While these facts are troubling, they also build a case for the path forward. What is needed is a clear protocol across the myriad agencies involved for the treatment, referral, and management of cases of child abuse, as well as support for the victims as they make reports. Such a protocol would improve service delivery; making it easier and more likely that young people would report maltreatment, and go a long way to preventing recurrences.

The study also provides a roadmap for how South Africa can ensure that young people who have been victimised will not go on to experience disabling consequences. It reveals that young victims of maltreatment are twice as likely as other young people to suffer anxiety or depression; three times as likely to report post-traumatic stress disorder; and more likely to report problems in schoolwork, high-risk sexual behaviour, and substance misuse. All of these can have serious long-term impacts on young lives. However, appropriate treatment through health and mental health services can make all the difference, either by preventing the consequences of violence, or providing early treatment before they develop into serious, intractable problems. Schools can be a key referral pathway here, by attending to young people who have sudden changes in their schoolwork and referring them on to professionals.

Finally, the study identified how strong action could prevent the maltreatment of children from happening in the first place. Parents are a key focus for prevention efforts as children who reported victimisation were far more likely to have parents who misused drugs and alcohol than children who did not; and children whose parents had warm relationships with them, and who knew where they were and who they were with, were far less likely to report maltreatment. This suggests that scaling up substance abuse prevention, treatment efforts, and effective, evidence-based parent skills training programmes would go a long way in preventing violence against children.

 …scaling up substance abuse prevention, treatment efforts, and parent skills training programmes would go a long way in preventing violence against children.
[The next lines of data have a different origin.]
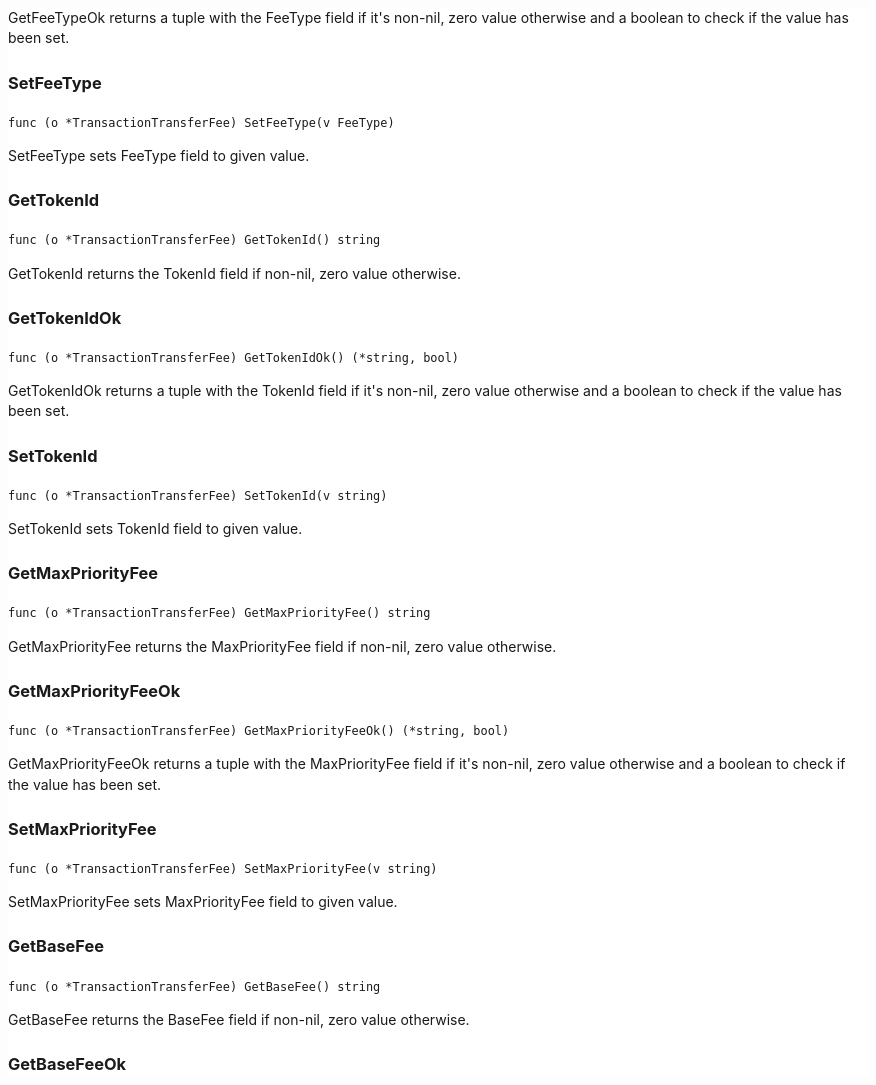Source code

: GetFeeTypeOk returns a tuple with the FeeType field if it's non-nil, zero value otherwise
and a boolean to check if the value has been set.

### SetFeeType

`func (o *TransactionTransferFee) SetFeeType(v FeeType)`

SetFeeType sets FeeType field to given value.


### GetTokenId

`func (o *TransactionTransferFee) GetTokenId() string`

GetTokenId returns the TokenId field if non-nil, zero value otherwise.

### GetTokenIdOk

`func (o *TransactionTransferFee) GetTokenIdOk() (*string, bool)`

GetTokenIdOk returns a tuple with the TokenId field if it's non-nil, zero value otherwise
and a boolean to check if the value has been set.

### SetTokenId

`func (o *TransactionTransferFee) SetTokenId(v string)`

SetTokenId sets TokenId field to given value.


### GetMaxPriorityFee

`func (o *TransactionTransferFee) GetMaxPriorityFee() string`

GetMaxPriorityFee returns the MaxPriorityFee field if non-nil, zero value otherwise.

### GetMaxPriorityFeeOk

`func (o *TransactionTransferFee) GetMaxPriorityFeeOk() (*string, bool)`

GetMaxPriorityFeeOk returns a tuple with the MaxPriorityFee field if it's non-nil, zero value otherwise
and a boolean to check if the value has been set.

### SetMaxPriorityFee

`func (o *TransactionTransferFee) SetMaxPriorityFee(v string)`

SetMaxPriorityFee sets MaxPriorityFee field to given value.


### GetBaseFee

`func (o *TransactionTransferFee) GetBaseFee() string`

GetBaseFee returns the BaseFee field if non-nil, zero value otherwise.

### GetBaseFeeOk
Now that it has a better understanding of the problem, South Africa and the other countries with nationally representative studies have the opportunity to take a range of concrete actions to prevent violence against children and demonstrate how progress may be made. In doing so, these countries may be inspired by a growing community of international and national leaders who recognise and embrace the critical challenge of preventing violence against children and the necessity of investing political capital to make that happen. In July, a new global partnership to End Violence Against Children was developed by the World Health Organization and other partners; launched to catalyse action, it calls for pathfinder countries to demonstrate the way forward by implementing a set of strategies proven to reduce violence and its impact on the lives of children. These strategies (known collectively as INSPIRE) include promoting parenting skills and empowering families economically, as well as improving the emotional development of children and their access to health care. It also includes recommendations for laws and social norms that protect children, as well as challenging the gender stereotypes that can normalize violence.

Preventing violence against children has been a neglected issue, but today we have reached an unprecedented point of opportunity. We now have better data than ever before on the full extent of the problem, and a growing base of evidence on what needs to be done to prevent it. It is time for action.